> _文書の抜粋_
══════════════════════════════
レノンは1960年代中盤から前衛音楽に興味を抱き、自作のアルバムを制作する構想を持っていた。レノンは1966年に米国で前衛芸術家として活動していたオノとロンドンで出会い、翌年にはオノの個展に出資したり、オノをビートルズのレコーディング・セッションに招待したりするようになった。レノンがインドへマハリシ・マヘシ・ヨギの修行を受けに行っていた1968年2~4月には、二人は文通で密に連絡を取り合っていた。 こうして次第にオノへの思慕を深めていったレノンは、1968年5月19日夜、妻シンシアの旅行中にオノを自宅に招待し、翌日明け方にかけて、前衛音楽のアルバム制作に着手した。『トゥー・ヴァージンズ』はこのときに二人が完成させた最初のアルバムであり、その内容はレノンとオノが即興で出した音ばかりを集めた計12曲で成り立っている。なおレノンは、本作録音中にオノと初めて肉体的に結ばれたことを公言し、宣伝に利用していた。以後、オノはレノンと同棲生活を始め、常に行動を共にするようになった。
══════════════════════════════
> _課題内容_
上の『トゥー・ヴァージンズ』制作の経緯を述べた文章には、どの人物の名前が出てきますか。すべて挙げてください。
══════════════════════════════
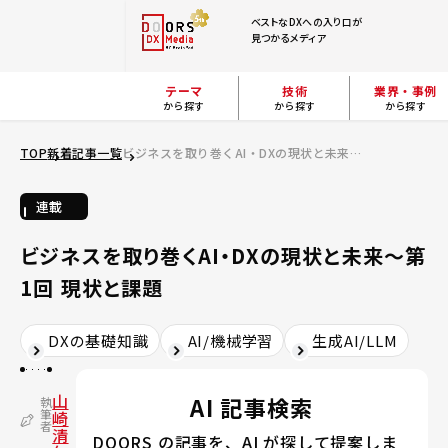
ベストなDXへの入り口が
見つかるメディア
テーマ
技術
業界・事例
から探す
から探す
から探す
TOP
新着記事一覧
ビジネスを取り巻くAI・DXの現状と未来～第1回 現状と課題
連載
ビジネスを取り巻くAI・DXの現状と未来～第
1回 現状と課題
DXの基礎知識
AI/機械学習
生成AI/LLM
山
AI 記事検索
執
筆
崎
者
清
DOORS の記事を、AI が探して提案しま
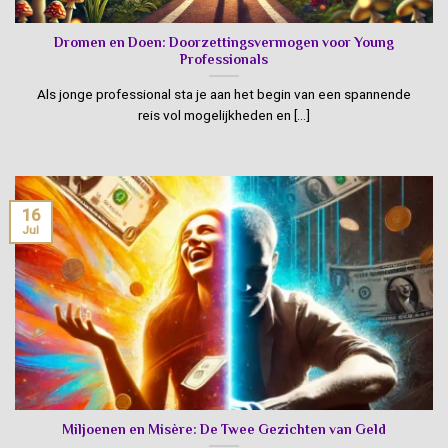
Dromen en Doen: Doorzettingsvermogen voor Young
Professionals
Als jonge professional sta je aan het begin van een spannende
reis vol mogelijkheden en [...]
16
Jul
Miljoenen en Misère: De Twee Gezichten van Geld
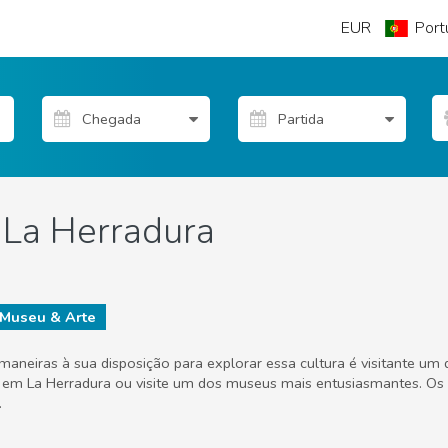
EUR
Port
 La Herradura
Museu & Arte
aneiras à sua disposição para explorar essa cultura é visitante um 
em La Herradura ou visite um dos museus mais entusiasmantes. Os 
.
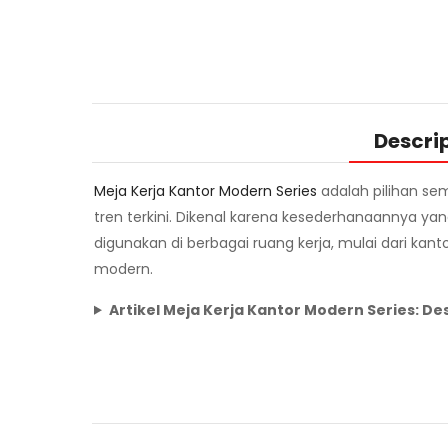
Descri
Meja Kerja Kantor Modern Series
adalah pilihan se
tren terkini. Dikenal karena kesederhanaannya y
digunakan di berbagai ruang kerja, mulai dari ka
modern.
Artikel Meja Kerja Kantor Modern Series: De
══════════════════════════════
> _課題の出力_
レノン、オノ、マハリシ・マヘシ・ヨギ、シンシア